── Input data ──

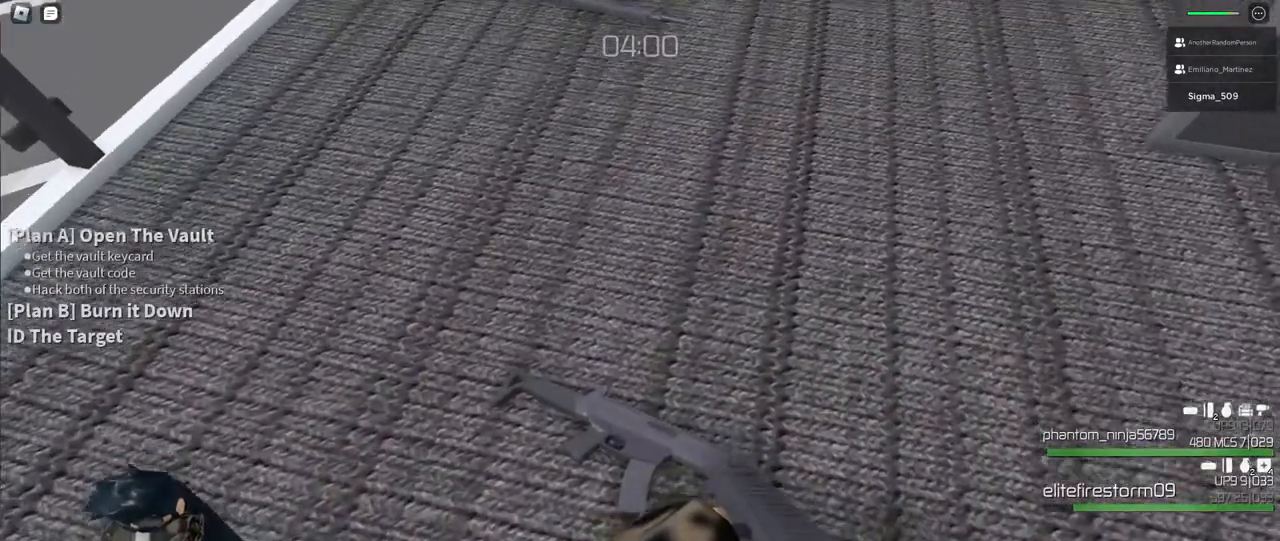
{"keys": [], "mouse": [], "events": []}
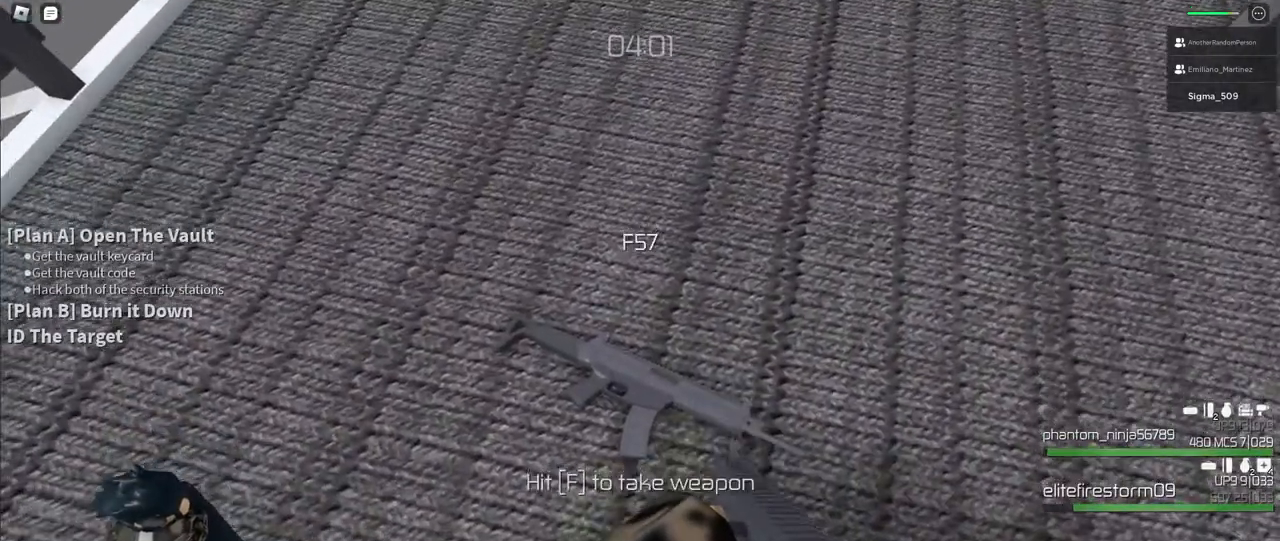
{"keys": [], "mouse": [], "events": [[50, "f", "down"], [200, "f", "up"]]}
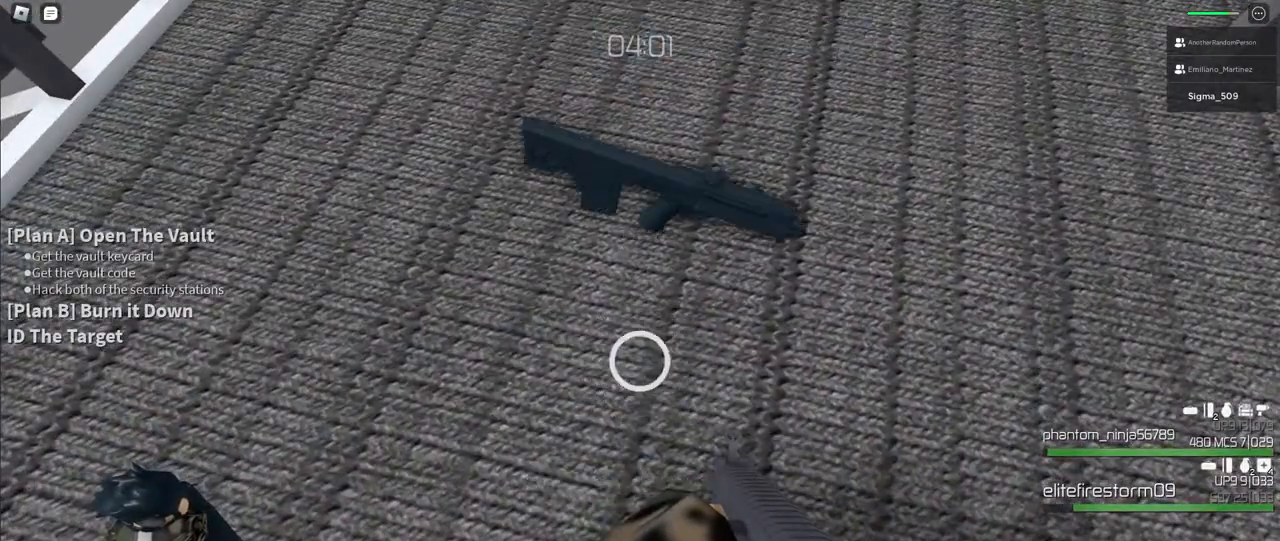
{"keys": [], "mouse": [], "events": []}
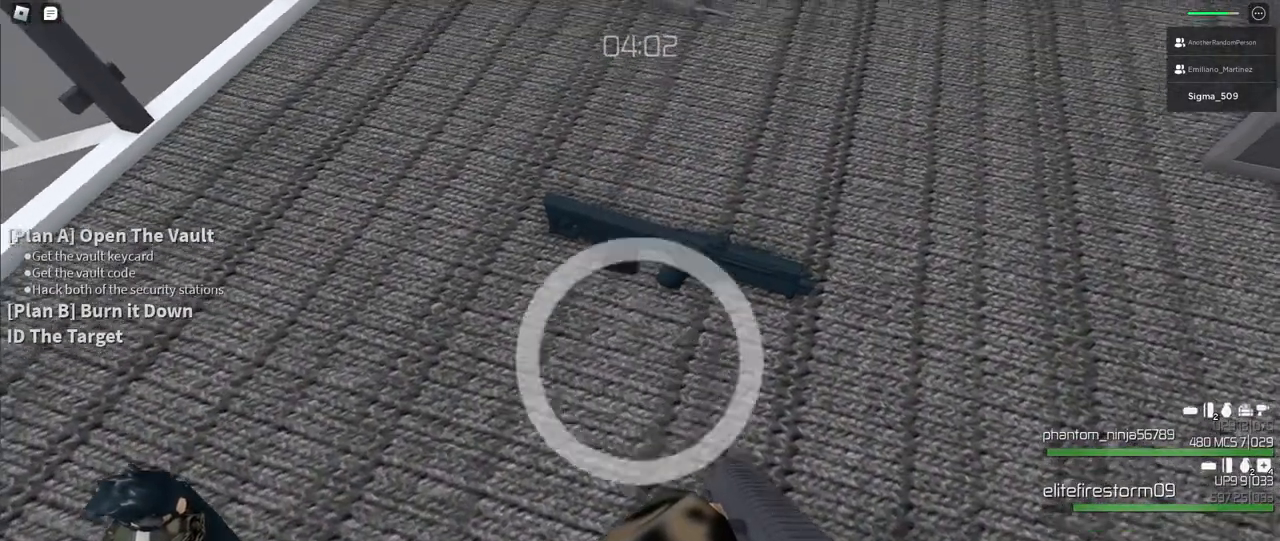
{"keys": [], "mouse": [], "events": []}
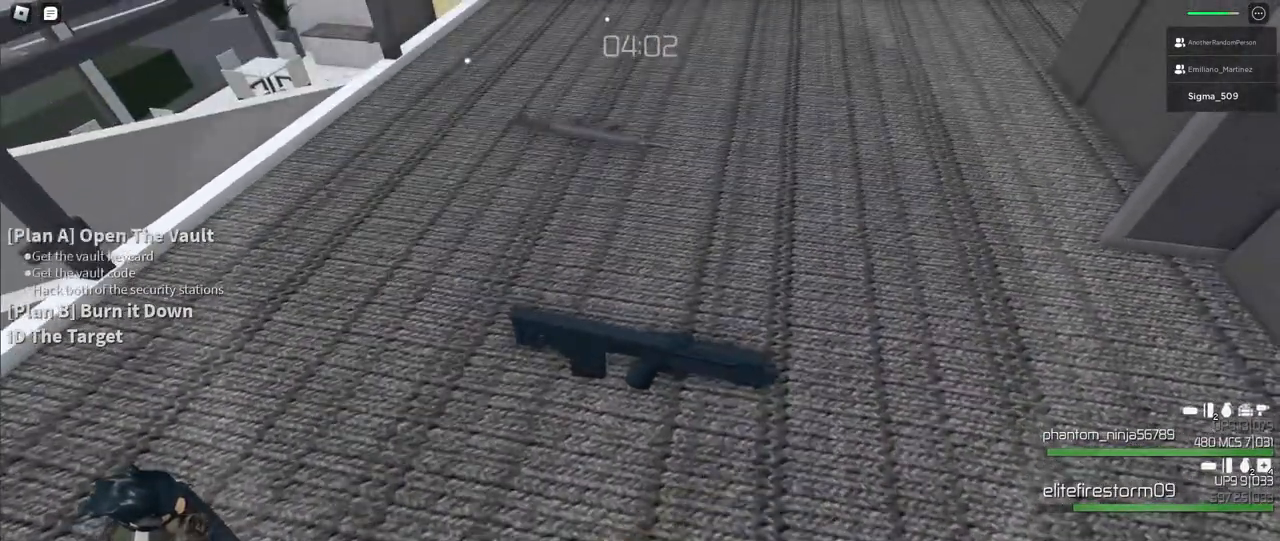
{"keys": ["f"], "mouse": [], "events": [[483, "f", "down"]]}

───

Exercise brief>
The full text of the data above, exact and without pictures, is what to return.

Task output>
{"keys": [], "mouse": [], "events": []}
{"keys": [], "mouse": [], "events": [[50, "f", "down"], [200, "f", "up"]]}
{"keys": [], "mouse": [], "events": []}
{"keys": [], "mouse": [], "events": []}
{"keys": ["f"], "mouse": [], "events": [[483, "f", "down"]]}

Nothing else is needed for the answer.